Waidsee

An einem Sonntag (11.07.2004), der laut Wetterbericht ein Sonntag „zum im Bett bleiben und Fenster geschlossen halten“ werden sollte, fuhren einige, durch nichts zu erschütternde Taucher zum Waidsee nach Weinheim. Schließlich ist ja Sommer. Das Wetter war wie vorhergesagt. Ständig tröpfelte es vom Himmel, die Sonne war immer nur einige Minuten zu sehen. Dafür hatten wir den See dann so ziemlich für uns.
Den Waidsee müssen sich Schwimmer, Taucher und andere Wassersportler teilen. Es wird pro Tag nur eine bestimmte Anzahl Taucher eingelassen, man sollte also morgens möglichst früh kommen, um sich seinen Platz zu sichern. Telefonische Reservierungen sind nicht möglich. Das Bad öffnet um 9:00 Uhr. Der Bereich für Taucher liegt am, vom Eingang aus gesehen, entfernteren Teil des Schwimmbades. Das Bad stellt allerdings Transportkarren für die Ausrüstung zur Verfügung. Die Infrastruktur ist sehr gut. Toiletten, Duschen, Spinde für Wertsachen, Imbiss, alles da.
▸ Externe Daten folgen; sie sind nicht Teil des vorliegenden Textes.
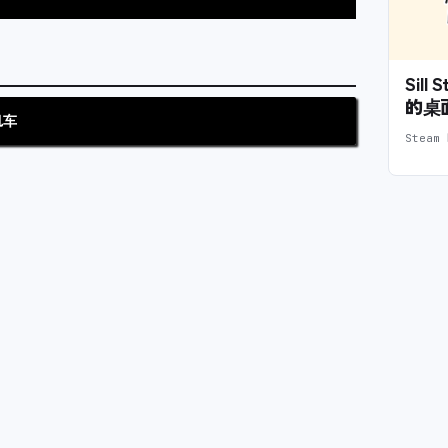
Sil
的桌
机车
Stea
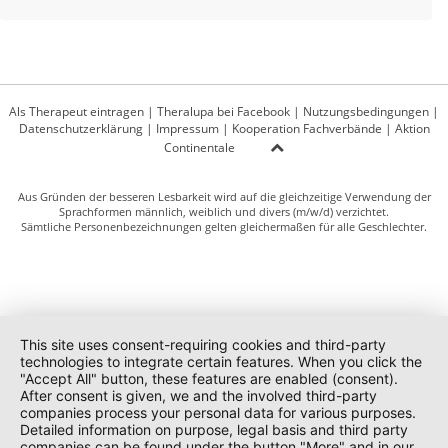
Als Therapeut eintragen
|
Theralupa bei Facebook
|
Nutzungsbedingungen
|
Datenschutzerklärung
|
Impressum
|
Kooperation Fachverbände
|
Aktion
Continentale
Aus Gründen der besseren Lesbarkeit wird auf die gleichzeitige Verwendung der
Sprachformen männlich, weiblich und divers (m/w/d) verzichtet.
Sämtliche Personenbezeichnungen gelten gleichermaßen für alle Geschlechter.
This site uses consent-requiring cookies and third-party
technologies to integrate certain features. When you click the
"Accept All" button, these features are enabled (consent).
After consent is given, we and the involved third-party
companies process your personal data for various purposes.
Detailed information on purpose, legal basis and third party
companies can be found under the button "More" and in our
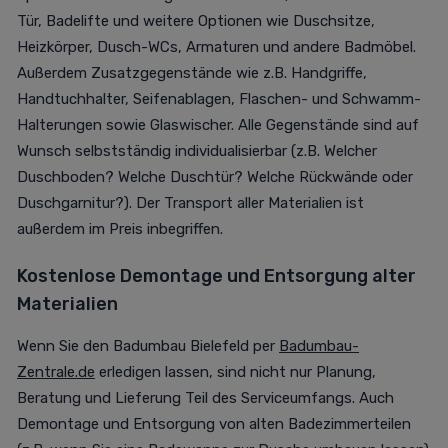
Tür, Badelifte und weitere Optionen wie Duschsitze,
Heizkörper, Dusch-WCs, Armaturen und andere Badmöbel.
Außerdem Zusatzgegenstände wie z.B. Handgriffe,
Handtuchhalter, Seifenablagen, Flaschen- und Schwamm-
Halterungen sowie Glaswischer. Alle Gegenstände sind auf
Wunsch selbstständig individualisierbar (z.B. Welcher
Duschboden? Welche Duschtür? Welche Rückwände oder
Duschgarnitur?). Der Transport aller Materialien ist
außerdem im Preis inbegriffen.
Kostenlose Demontage und Entsorgung alter
Materialien
Wenn Sie den Badumbau Bielefeld per
Badumbau-
Zentrale.de
erledigen lassen, sind nicht nur Planung,
Beratung und Lieferung Teil des Serviceumfangs. Auch
Demontage und Entsorgung von alten Badezimmerteilen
Die tiefste Stelle des Sees liegt bei ca. 20 m. Wer tiefer tauchen möchte, sollte allerdings auf ausreichenden Wärmeschutz achten. Durch eine kalte Strömung gibt es eine brutale Sprungschicht auf ca. 6 m. Darüber ca. 20° C, darunter ca. 8 °C.
Man findet im See eine Übungsplattform, gekennzeichnet durch eine weiße Boje. Von der Übungsplattform führt ein Seil zu zwei versenkten Tanks. Die Oberkante der Tanks liegt auf ca. 10 m.
An Fischen findet man große Karpfen, Hechte, Barsche und (kein Fisch) Flußkrebse.
Die Sicht betrug ca. 2 – 3 m. An Tagen, an denen viele Taucher bzw. Tauchschulen am See sind, kann die Sicht aber auch deutlich schlechter sein.